We’re leaving Tashkent today. The perpetual packing struggle doesn’t allow us to leave early.

All fuel stations advertise 95 octane fuel, but they never actually have it. The best we can find is 91 octane, which is still much better than the 80-octane camel piss most Ladas can deal with.

Roadside Pantomime

When in Tashkent, do as the Uzbeks do. So no stopping for pedestrians that want to use pedestrian crossings. The pedestrians should have gotten used to it by now and I don’t want to get rear-ended by a driver who doesn’t understand why I’d brake. This time, on another 4-lane transit route through Tashkent, I’m being pulled over by a traffic sheriff.

Instead of talking to me, he mimes a person walking, with his fingers over the papers he carries. My response is “No, we’re not walking, we’re on motorcycles!” while miming opening the throttle on my bike. We repeat this a couple of times, after which he asks “Turrist?”, which I answer with “да”. That closes the case, and gestures that we should hurry off, which we gladly do.

Concrete Dodging

Once we clear Tashkent it’s easy going on good roads. However, there are several police checkpoints on the road to Andijon slowing us down. Most of them are not letting us through without scanning our passports or writing our names and license plate numbers in their Big Checkpoint Books. We cooperate.
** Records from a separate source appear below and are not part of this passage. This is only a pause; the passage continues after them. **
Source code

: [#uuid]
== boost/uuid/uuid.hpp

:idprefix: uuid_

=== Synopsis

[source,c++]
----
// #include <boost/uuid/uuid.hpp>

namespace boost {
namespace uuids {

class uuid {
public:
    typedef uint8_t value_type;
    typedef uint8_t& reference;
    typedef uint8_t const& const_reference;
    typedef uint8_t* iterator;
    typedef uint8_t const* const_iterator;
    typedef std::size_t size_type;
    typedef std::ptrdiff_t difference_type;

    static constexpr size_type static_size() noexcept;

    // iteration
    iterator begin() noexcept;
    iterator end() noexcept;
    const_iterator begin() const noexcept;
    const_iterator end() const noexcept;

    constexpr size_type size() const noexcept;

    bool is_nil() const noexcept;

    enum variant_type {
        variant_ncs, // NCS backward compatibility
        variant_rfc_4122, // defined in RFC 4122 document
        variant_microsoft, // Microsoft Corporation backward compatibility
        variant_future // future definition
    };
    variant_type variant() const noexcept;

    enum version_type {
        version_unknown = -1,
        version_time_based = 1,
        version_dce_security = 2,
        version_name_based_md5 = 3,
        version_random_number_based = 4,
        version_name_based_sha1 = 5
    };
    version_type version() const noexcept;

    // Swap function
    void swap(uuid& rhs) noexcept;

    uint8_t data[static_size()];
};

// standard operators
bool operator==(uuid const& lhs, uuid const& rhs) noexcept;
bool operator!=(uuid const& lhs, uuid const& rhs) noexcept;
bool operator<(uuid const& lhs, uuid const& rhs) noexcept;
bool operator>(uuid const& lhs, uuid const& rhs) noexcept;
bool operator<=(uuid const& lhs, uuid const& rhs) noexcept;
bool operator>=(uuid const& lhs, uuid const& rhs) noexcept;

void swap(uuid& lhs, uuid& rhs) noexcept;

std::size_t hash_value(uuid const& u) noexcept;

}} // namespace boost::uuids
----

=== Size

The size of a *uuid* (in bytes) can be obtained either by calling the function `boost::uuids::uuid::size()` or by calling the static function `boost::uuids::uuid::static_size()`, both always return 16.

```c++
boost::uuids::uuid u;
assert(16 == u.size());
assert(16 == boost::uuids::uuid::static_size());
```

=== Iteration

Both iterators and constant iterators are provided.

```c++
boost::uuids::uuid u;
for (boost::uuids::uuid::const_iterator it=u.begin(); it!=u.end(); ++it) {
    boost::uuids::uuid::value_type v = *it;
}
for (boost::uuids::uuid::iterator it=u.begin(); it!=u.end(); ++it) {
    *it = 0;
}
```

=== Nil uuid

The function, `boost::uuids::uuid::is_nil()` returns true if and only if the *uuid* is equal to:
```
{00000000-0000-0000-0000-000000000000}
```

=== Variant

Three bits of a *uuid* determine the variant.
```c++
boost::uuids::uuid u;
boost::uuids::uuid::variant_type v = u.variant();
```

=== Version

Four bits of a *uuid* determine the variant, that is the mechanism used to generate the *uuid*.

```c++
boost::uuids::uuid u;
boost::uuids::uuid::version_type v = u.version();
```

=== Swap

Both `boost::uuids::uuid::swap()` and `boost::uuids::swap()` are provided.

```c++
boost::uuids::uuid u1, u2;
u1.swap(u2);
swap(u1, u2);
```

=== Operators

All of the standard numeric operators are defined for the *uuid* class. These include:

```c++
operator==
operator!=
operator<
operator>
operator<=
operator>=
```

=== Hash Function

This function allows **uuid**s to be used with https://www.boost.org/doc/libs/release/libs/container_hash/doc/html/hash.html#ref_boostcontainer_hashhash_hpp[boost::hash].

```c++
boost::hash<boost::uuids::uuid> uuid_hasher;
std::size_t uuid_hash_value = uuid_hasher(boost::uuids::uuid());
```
There is a larger mountain pass between us and Fergana Valley, the first pass one since we’ve left Iran, about three weeks ago. The road takes us up to 2200m (7200ft). It’s beautiful here, but the drivers’ road manners take most of our attention, because their overtaking maneuvers are quite ad-hoc. They seem to interpret the big 1-meter high blocks separating the lanes merely as three-dimensional dotted lines in concrete. And dotted lines allow overtaking, don’t they?

They need to swerve quickly though, because the blocks are not far apart. They keep on driving on the other lane until another vehicle appears. Then, at the last moment, they swerve back into the right lane, hoping for an opening between the concrete blocks. We can see oncoming truck drivers wince; their gold teeth their gleaming in the low sunlight.

We’re happy to be on the road again and we’re making good progress. Therefore we decide to skip the city of Kokand and aim for Andijon, the largest city before the border with Kyrgyzstan. The sun will set before we’ll arrive there, but the road surface is good. Let’s hope it stays that way.

We pick up the pace, trying to get as far as possible before it gets too dark. Once it does, we slow down to 60km/h (40mph). Going any faster wouldn’t allow us to react to surface hazards on the meanwhile bumpy road. The many minibuses are driving at about the same speed, so we play a game of overtaking-leapfrog with them.

Goats and Chickens

The receptionist of the first hotel we try in Andijon says it’s completely booked. Because that’s very unlikely, Petra says that he can just tell us if he doesn’t want us here. He says that that’s not it: the hotel is full because of a large goat expert conference in town, apparently with many German attendants. And they’ve all chosen this hotel.

Why were we in such a rush to leave the capital city? We should’ve stopped in Kokand when it was still light and we had the time to pick a place to stay. Now we have to find a hotel in a hurry and our mobile data doesn’t work here. Perhaps they forgot to switch it back on after the major protests in 2005.

Eventually we find a hotel. The restaurant is open until 11pm, so that’s good. We hurry to get our luggage in and take a quick shower. When we come out, the restaurant is closed, well before 11pm! The waiter apologizes but can’t do much. A friend of the waiter, however, is very hospitable and helpful by taking us to a take-away restaurant in his car. Thank you! Chicken, bread, fruit and tea for dinner in our hotel room this time.

We’ll have another border crossing tomorrow. We prepare by counting our cash and making photos of all our collected paper slips with hotel confirmations. These are required by OVIR (the Department of Foreign Travel and Exit), so they can see where you’ve been. We make the copies for the eventuality that they should ‘magically disappear’ from our passports at the border.